Se transformer en âme errante en quête d’un corps, et cela
peut-être pour les siècles à venir, ce n’était pas un futur
très enthousiasmant.
Les gens avaient
compris qu’un suicide ne remettait pas du tout un compteur à zéro,
qu’une existence devait obligatoirement être vécue jusqu’au
bout. On réapprit à s’accoutumer des petites misères.
L’explication
de mon confrère indien avait un autre avantage : elle réconfortait
les parents de bébés ou d’adolescents morts trop tôt, par
maladie ou accident. Il pouvait s’agir de suicidés qui, après
réincarnation dans une enveloppe physique étrangère, avaient
encore quelques années à vivre. Un homme qui se suicide à soixante
ans alors qu’il aurait dû décéder à soixante-six renaîtra
ainsi dans la peau d’un enfant voué à mourir à six ans.
C’était
décidément une science complète que de gérer son karma et chaque
jour apportait son lot de nouvelles lois.
Raoul se murait
dans le silence. Je savais qu’il songeait sans cesse à Stefania.

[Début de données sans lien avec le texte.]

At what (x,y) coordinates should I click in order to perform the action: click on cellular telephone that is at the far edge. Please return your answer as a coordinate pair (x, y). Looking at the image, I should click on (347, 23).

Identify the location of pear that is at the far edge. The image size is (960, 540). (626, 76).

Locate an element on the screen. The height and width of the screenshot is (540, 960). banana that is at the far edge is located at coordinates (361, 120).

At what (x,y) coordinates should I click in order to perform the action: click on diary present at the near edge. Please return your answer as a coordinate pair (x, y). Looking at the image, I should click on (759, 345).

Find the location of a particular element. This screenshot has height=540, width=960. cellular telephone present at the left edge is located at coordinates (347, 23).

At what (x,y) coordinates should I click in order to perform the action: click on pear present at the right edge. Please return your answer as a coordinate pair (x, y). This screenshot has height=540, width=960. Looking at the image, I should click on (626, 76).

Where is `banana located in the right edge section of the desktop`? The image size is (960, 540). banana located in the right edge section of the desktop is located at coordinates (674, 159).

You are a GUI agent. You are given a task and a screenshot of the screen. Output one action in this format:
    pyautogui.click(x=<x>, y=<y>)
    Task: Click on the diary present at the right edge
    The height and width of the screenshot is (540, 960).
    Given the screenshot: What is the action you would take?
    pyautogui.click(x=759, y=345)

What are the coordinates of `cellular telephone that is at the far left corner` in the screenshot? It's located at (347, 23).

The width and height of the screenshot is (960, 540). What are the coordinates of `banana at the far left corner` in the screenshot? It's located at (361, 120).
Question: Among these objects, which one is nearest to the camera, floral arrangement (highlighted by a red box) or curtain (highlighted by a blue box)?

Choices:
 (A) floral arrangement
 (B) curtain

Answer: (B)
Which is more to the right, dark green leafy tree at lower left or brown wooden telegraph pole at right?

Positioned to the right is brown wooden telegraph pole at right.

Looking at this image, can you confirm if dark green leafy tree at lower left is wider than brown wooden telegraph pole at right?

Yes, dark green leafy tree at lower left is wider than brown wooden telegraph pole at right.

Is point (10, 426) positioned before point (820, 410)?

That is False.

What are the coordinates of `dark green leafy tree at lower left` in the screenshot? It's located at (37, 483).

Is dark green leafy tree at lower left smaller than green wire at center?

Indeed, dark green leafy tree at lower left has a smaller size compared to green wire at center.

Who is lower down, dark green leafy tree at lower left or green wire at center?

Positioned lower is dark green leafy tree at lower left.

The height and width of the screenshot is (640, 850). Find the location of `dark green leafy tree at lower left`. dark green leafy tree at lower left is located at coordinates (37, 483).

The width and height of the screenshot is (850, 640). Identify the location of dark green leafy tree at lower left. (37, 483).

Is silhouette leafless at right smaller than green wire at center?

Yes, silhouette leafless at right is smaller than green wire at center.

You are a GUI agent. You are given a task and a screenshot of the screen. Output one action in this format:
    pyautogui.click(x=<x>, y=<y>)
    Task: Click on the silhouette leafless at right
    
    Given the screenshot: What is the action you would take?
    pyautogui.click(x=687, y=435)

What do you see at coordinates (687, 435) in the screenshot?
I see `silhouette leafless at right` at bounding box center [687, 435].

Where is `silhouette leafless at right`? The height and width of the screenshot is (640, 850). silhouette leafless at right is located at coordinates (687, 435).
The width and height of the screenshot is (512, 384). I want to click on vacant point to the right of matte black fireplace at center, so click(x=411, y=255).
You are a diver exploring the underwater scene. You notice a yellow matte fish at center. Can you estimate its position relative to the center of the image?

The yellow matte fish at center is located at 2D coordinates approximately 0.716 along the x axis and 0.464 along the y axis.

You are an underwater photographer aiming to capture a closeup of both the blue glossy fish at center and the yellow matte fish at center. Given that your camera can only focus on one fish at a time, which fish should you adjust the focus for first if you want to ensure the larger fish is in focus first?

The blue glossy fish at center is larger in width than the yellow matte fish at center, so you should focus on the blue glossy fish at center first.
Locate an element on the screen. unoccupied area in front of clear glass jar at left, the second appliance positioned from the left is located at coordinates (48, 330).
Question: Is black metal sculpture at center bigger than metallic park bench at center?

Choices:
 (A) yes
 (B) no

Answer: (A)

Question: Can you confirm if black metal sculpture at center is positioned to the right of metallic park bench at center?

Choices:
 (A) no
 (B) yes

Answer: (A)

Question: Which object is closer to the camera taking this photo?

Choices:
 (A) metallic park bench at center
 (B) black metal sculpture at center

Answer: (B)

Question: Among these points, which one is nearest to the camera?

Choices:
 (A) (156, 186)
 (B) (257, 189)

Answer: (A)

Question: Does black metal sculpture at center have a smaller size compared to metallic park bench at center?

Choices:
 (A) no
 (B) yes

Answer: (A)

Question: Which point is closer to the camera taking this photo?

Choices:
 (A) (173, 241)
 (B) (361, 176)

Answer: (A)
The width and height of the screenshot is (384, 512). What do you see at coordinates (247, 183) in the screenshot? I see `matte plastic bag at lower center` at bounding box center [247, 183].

Nous en avions eu des nouvelles par les journaux. Elle avait regroupé
autour d’elle une bande de « méchants ». L’Italienne
bouddhiste tibétaine que nous avions tant aimée professait un peu
partout que le bien devait s’équilibrer avec le mal. Que, quelles
que soient maintenant nos connaissances, les envies de se suicider
reprendraient face à un monde si fade.
Sous son égide,
une horde de loubards en blouson de cuir noir, juchés sur des motos,
s’efforçait de son mieux de promouvoir des actes aussi démodés
que le vol, le meurtre, le viol ou le pillage. Mais la crainte
d’abîmer son karma restait trop forte, Stefania avait du mal à
s’adjoindre des acolytes et son initiative demeurait isolée.
Stefania faisait
un peu figure de curiosité nationale et, même lorsque des policiers
avaient la possibilité de l’arrêter, elle ou quelques-uns des
siens, ils s’en abstenaient. Ils redoutaient que l’opération
puisse être considérée comme une agression et se disaient que, de
toute façon, ces bandits seraient assez punis lors de leurs
réincarnations.
Pourtant, pour
Raoul et pour moi aussi, Stefania devenait une grande préoccupation.
En incarnant le mal, elle prouvait qu’il y avait encore des risques
à prendre en ce bas monde. Elle donnait du relief au bien. En
sacrifiant son karma pour assainir la société, elle se livrait
finalement à un acte de pure abnégation.
Nous sentions
tous confusément qu’en réalité, Stefania la maudite était une
sainte. Nous ne savions plus que faire. Finalement, nous décidâmes
de repartir là-haut voir un peu ce qu’il s’y passait.